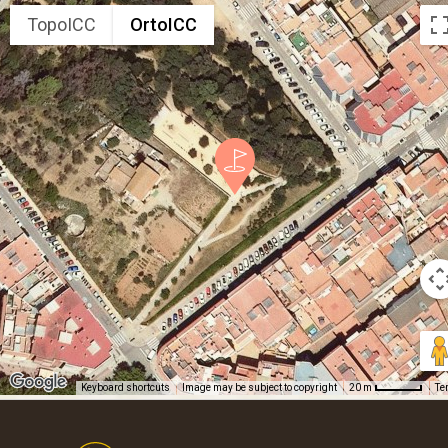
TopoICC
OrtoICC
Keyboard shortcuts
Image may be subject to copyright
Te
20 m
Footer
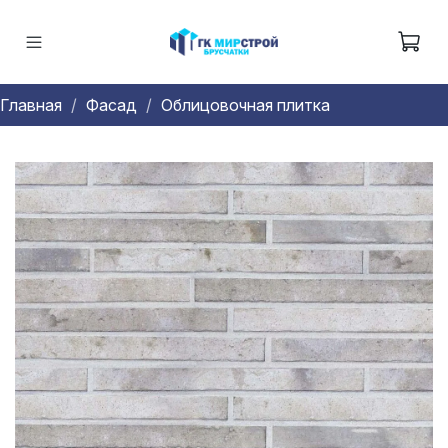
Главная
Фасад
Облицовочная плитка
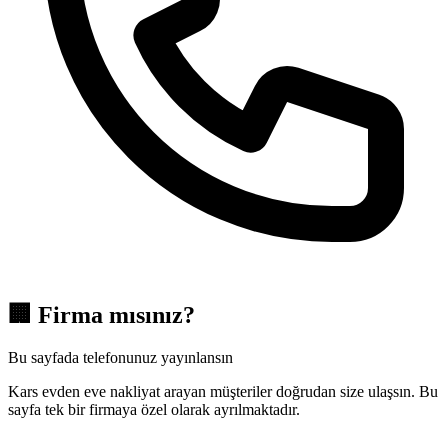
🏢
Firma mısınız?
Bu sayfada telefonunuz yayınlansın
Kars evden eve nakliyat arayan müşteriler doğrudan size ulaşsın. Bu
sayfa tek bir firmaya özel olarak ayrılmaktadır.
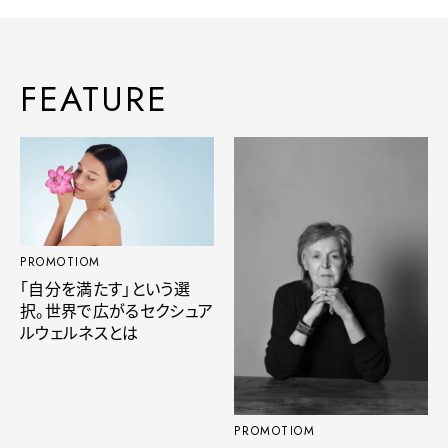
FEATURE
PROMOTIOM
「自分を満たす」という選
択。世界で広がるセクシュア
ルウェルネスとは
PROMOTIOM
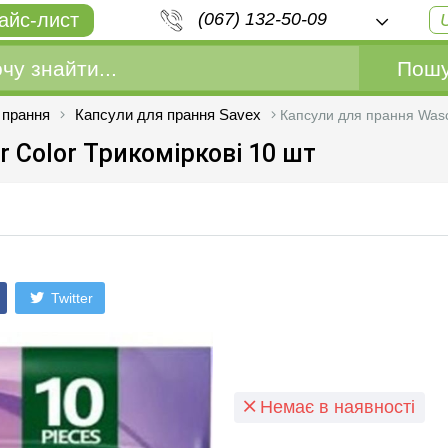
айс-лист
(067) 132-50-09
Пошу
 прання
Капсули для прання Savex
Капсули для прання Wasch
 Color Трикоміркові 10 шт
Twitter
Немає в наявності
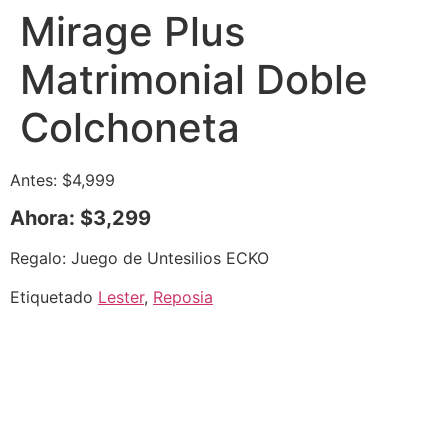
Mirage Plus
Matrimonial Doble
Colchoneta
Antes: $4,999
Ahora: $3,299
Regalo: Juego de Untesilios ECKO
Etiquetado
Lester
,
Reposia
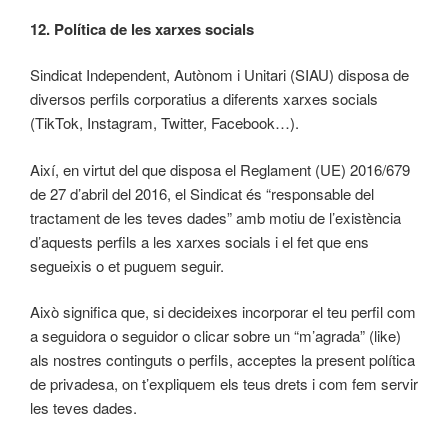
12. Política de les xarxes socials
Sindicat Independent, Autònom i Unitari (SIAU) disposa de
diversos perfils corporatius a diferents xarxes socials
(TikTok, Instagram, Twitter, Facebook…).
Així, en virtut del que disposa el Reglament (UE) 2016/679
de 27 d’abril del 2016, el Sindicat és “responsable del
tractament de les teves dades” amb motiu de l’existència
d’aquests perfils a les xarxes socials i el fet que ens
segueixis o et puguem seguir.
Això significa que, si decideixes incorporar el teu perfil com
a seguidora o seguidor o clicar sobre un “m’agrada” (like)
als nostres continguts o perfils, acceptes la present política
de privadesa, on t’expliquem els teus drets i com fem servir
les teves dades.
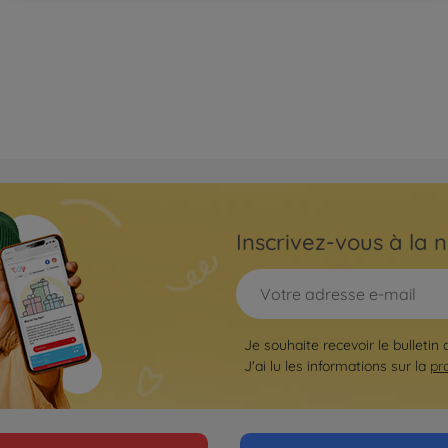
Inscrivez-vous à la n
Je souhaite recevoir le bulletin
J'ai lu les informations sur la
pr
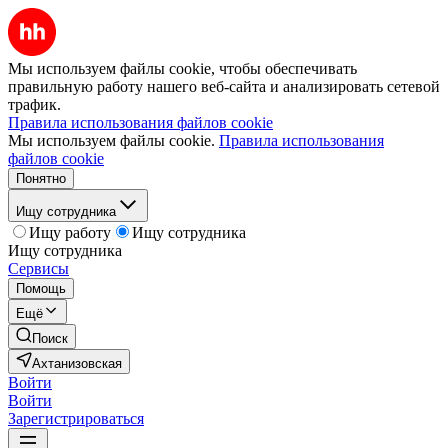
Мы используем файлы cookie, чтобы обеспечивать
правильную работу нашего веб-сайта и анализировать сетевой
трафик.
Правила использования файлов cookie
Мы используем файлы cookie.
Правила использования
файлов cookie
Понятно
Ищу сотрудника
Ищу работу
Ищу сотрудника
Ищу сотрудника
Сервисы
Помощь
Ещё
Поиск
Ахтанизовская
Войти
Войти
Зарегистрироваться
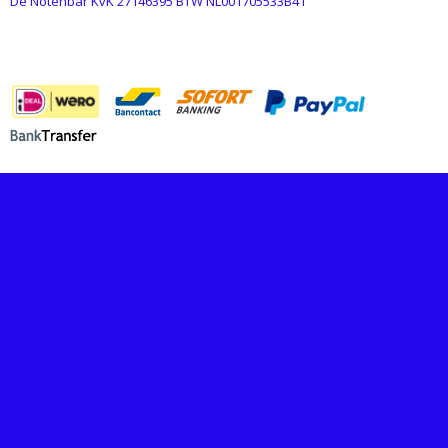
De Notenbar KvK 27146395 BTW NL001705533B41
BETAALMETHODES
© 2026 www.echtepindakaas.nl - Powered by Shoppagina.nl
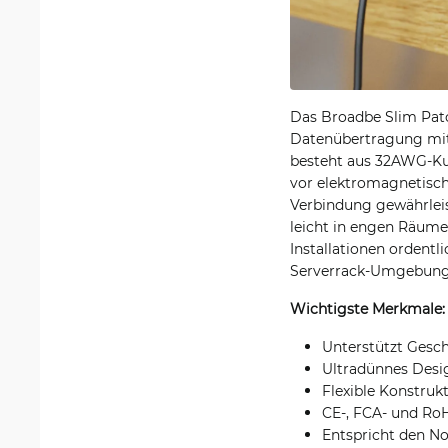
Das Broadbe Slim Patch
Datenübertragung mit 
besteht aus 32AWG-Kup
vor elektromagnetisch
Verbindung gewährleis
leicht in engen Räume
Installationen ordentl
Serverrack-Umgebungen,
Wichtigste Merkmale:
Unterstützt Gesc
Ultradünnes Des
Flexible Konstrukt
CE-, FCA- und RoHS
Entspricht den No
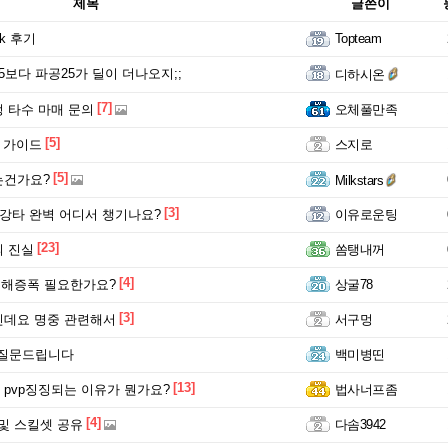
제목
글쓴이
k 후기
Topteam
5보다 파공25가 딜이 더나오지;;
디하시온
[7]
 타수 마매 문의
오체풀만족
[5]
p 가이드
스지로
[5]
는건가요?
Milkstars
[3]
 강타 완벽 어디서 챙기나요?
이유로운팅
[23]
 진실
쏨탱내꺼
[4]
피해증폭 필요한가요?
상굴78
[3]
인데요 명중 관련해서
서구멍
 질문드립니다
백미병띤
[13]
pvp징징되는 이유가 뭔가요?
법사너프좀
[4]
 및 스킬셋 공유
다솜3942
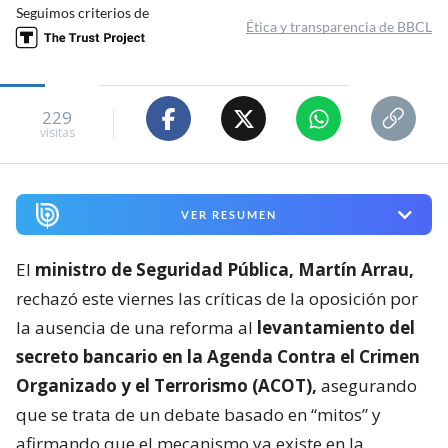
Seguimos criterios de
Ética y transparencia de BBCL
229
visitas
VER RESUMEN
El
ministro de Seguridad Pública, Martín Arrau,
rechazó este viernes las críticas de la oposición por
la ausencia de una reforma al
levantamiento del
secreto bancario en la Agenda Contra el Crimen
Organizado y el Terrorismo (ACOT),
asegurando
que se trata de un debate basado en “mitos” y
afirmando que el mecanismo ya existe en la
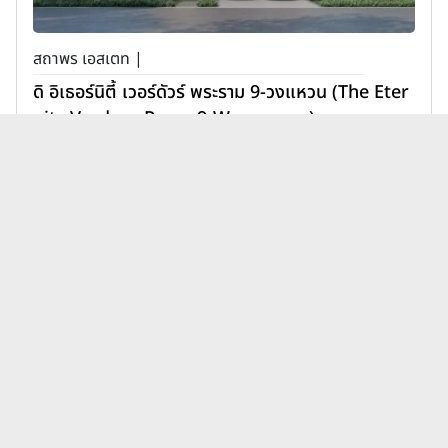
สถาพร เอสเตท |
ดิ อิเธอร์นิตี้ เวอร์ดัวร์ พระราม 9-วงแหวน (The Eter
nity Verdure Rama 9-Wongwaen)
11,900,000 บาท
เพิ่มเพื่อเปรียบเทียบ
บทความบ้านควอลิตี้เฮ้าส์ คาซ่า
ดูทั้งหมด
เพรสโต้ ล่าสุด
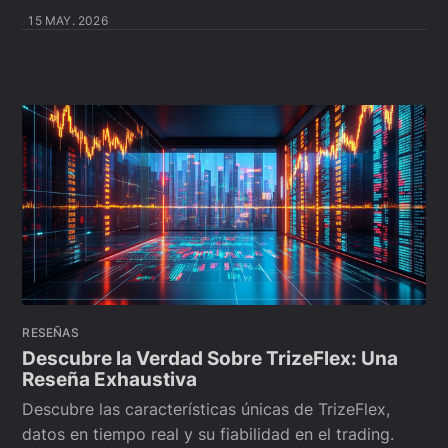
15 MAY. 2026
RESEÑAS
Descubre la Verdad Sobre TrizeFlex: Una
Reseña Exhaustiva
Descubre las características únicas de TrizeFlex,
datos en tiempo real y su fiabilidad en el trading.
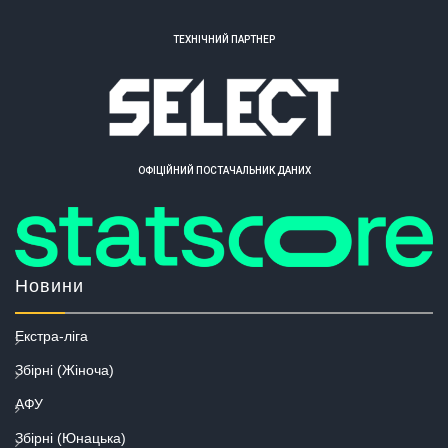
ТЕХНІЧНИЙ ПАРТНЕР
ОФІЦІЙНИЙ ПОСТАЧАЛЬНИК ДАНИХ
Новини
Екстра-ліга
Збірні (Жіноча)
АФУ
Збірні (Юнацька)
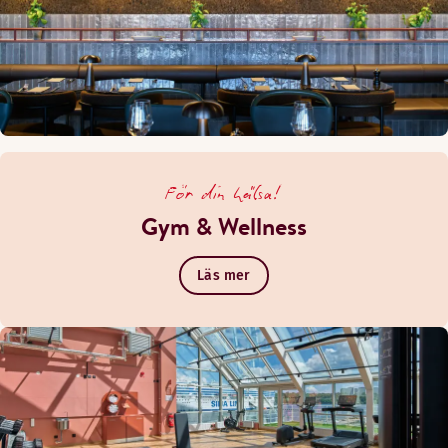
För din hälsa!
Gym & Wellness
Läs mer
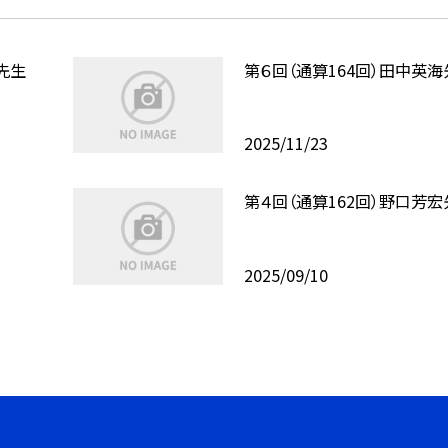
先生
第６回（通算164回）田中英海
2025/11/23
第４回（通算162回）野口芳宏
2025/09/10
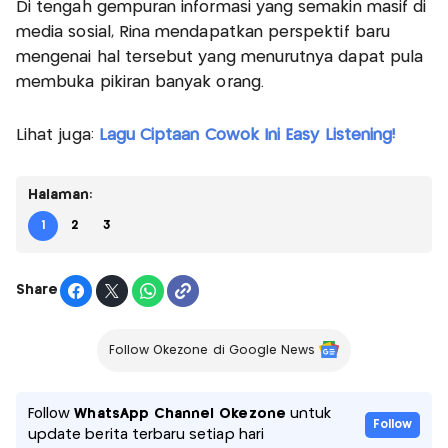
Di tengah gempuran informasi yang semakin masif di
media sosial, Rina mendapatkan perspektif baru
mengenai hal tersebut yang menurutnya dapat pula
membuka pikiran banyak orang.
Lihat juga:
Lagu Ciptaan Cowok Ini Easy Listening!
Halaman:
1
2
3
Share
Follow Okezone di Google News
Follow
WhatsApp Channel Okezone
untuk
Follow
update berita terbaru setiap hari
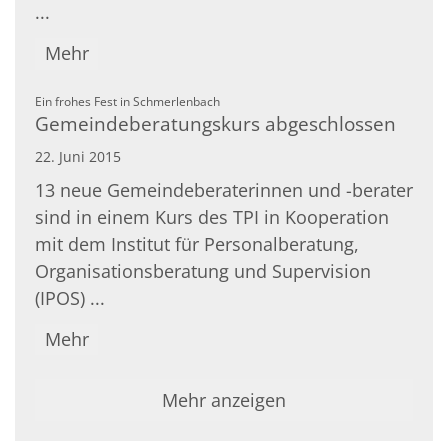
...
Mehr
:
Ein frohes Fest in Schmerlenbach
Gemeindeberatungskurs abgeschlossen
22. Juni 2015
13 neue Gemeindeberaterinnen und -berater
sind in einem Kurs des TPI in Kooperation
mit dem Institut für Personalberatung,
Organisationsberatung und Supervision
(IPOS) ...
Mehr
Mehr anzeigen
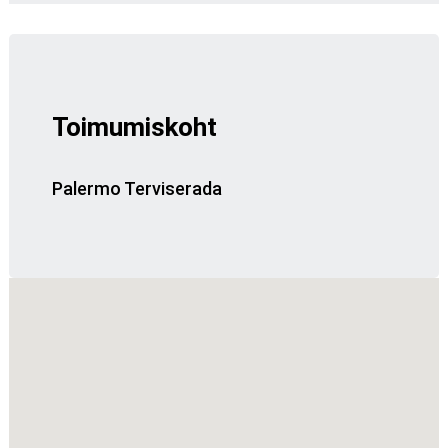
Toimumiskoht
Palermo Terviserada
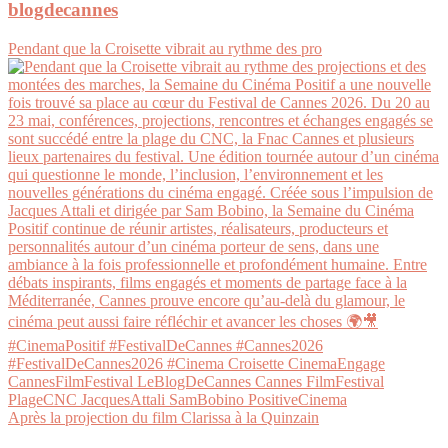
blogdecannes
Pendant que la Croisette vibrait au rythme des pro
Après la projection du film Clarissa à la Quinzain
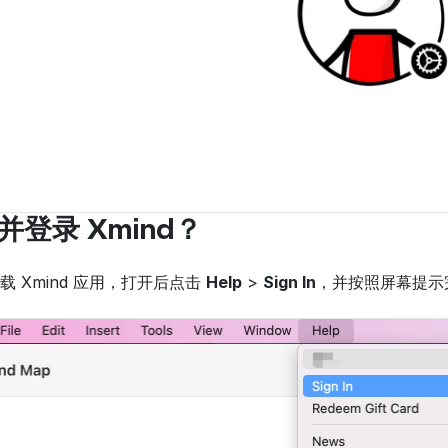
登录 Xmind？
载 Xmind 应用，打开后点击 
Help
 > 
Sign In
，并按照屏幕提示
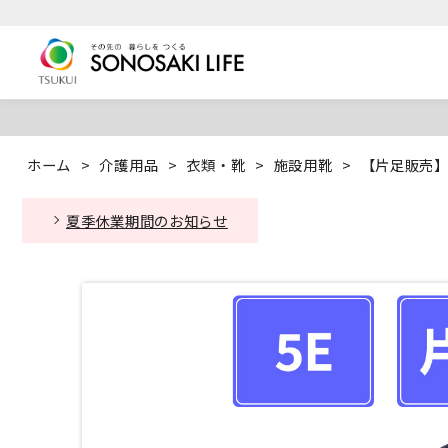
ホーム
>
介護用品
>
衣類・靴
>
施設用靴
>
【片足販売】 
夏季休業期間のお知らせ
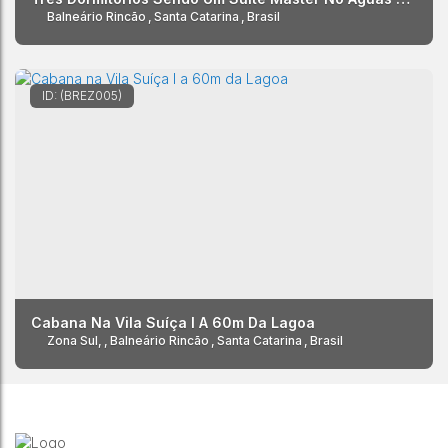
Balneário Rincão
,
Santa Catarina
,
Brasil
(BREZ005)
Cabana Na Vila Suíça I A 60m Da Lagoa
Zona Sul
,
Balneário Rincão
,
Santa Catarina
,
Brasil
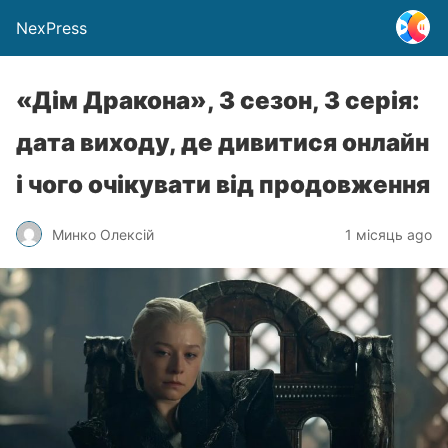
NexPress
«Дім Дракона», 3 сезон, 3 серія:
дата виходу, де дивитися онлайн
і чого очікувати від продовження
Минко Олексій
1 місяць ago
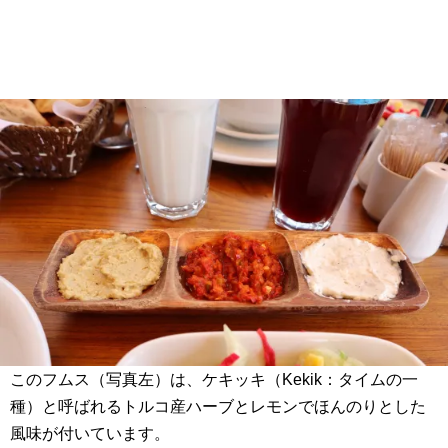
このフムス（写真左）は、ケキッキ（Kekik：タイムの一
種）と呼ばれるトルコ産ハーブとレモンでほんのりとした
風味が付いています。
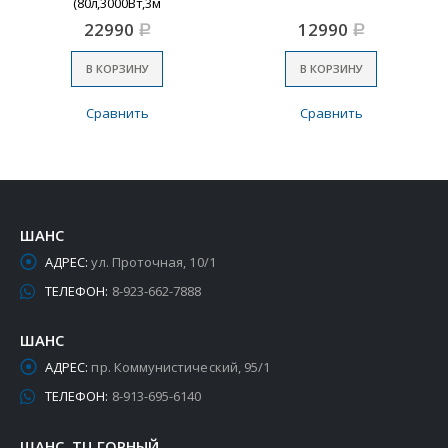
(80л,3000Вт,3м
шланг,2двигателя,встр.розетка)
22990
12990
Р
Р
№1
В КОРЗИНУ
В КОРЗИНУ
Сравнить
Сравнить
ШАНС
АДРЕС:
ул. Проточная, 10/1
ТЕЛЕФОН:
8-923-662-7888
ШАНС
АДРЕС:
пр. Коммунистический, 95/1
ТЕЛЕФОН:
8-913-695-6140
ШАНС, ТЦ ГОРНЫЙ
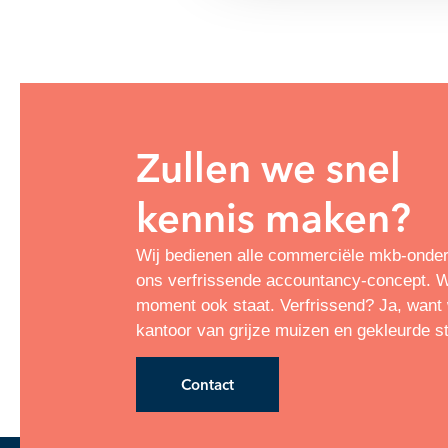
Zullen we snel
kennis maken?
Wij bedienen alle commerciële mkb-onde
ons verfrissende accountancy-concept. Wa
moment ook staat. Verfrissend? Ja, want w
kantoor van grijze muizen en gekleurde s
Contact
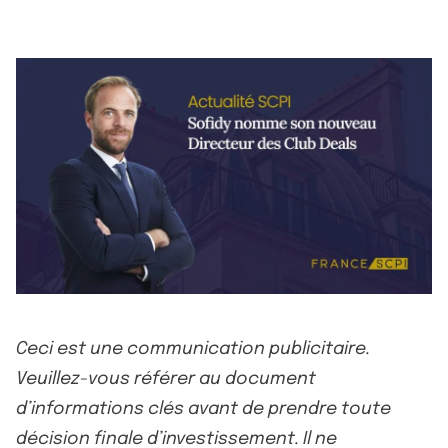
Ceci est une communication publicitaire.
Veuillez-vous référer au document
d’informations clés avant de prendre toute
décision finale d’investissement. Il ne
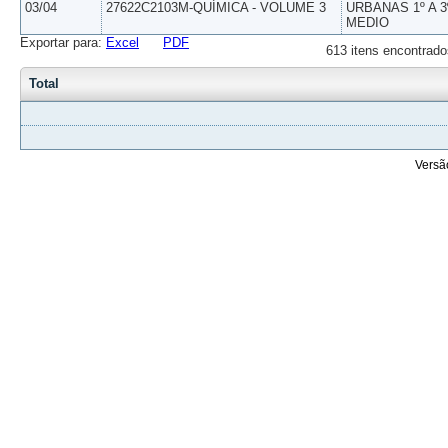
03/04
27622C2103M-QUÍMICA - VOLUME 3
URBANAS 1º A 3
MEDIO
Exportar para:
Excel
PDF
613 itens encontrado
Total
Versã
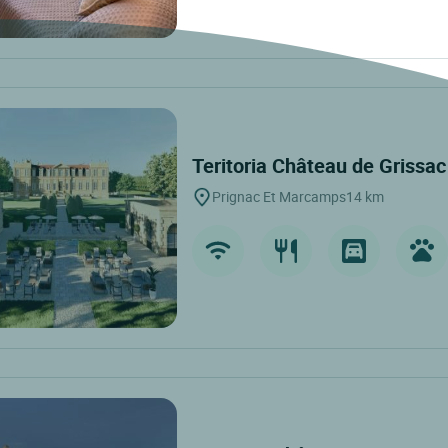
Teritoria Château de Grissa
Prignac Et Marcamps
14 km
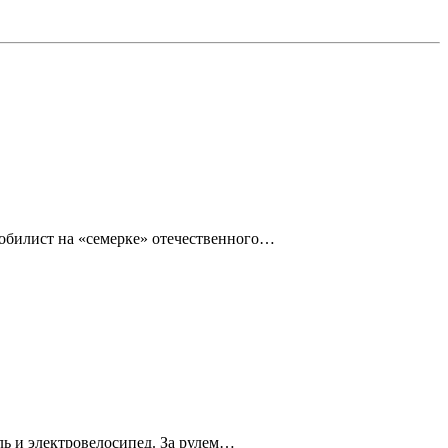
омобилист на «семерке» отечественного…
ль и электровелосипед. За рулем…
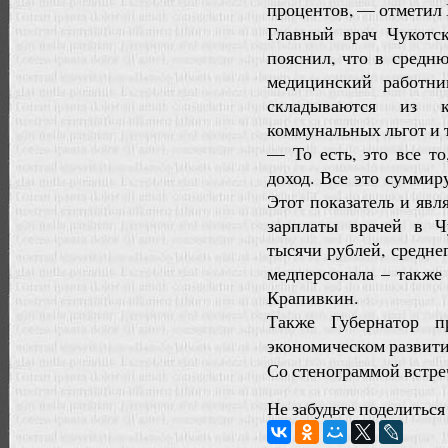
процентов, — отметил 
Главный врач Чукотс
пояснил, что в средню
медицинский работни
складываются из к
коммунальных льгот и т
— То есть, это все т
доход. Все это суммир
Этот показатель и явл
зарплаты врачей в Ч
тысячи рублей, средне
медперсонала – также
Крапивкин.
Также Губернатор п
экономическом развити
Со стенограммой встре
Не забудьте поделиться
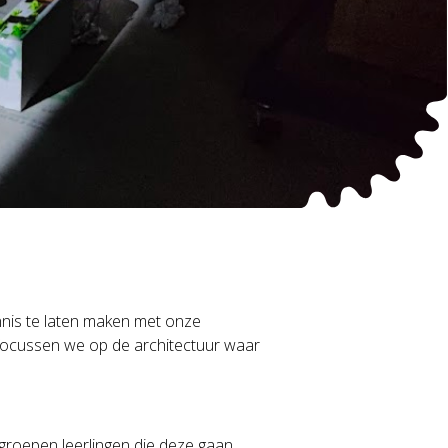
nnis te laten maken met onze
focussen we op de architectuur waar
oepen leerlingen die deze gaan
=-=-=
Work to be completed
Working from the data above, repeat exactly, and only, the lines that begin at the line containing "kennis maken?" and stop after the line containing "складываются из к"; pictures are not copied.

Solution to this task
kennis maken?
Wij bedienen alle commerciële mkb-onde
ons verfrissende accountancy-concept. Wa
moment ook staat. Verfrissend? Ja, want w
kantoor van grijze muizen en gekleurde s
Contact
Ceci est une communication publicitaire.
Veuillez-vous référer au document
d’informations clés avant de prendre toute
décision finale d’investissement. Il ne
03/04
27622C2103M-QUÍMICA - VOLUME 3
URBANAS 1º A 3
MEDIO
Exportar para:
Excel
PDF
613 itens encontrado
Total
Versã
Teritoria Château de Grissa
Prignac Et Marcamps
14 km
омобилист на «семерке» отечественного…
ль и электровелосипед. За рулем…
процентов, — отметил 
Главный врач Чукотс
пояснил, что в средню
медицинский работни
складываются из к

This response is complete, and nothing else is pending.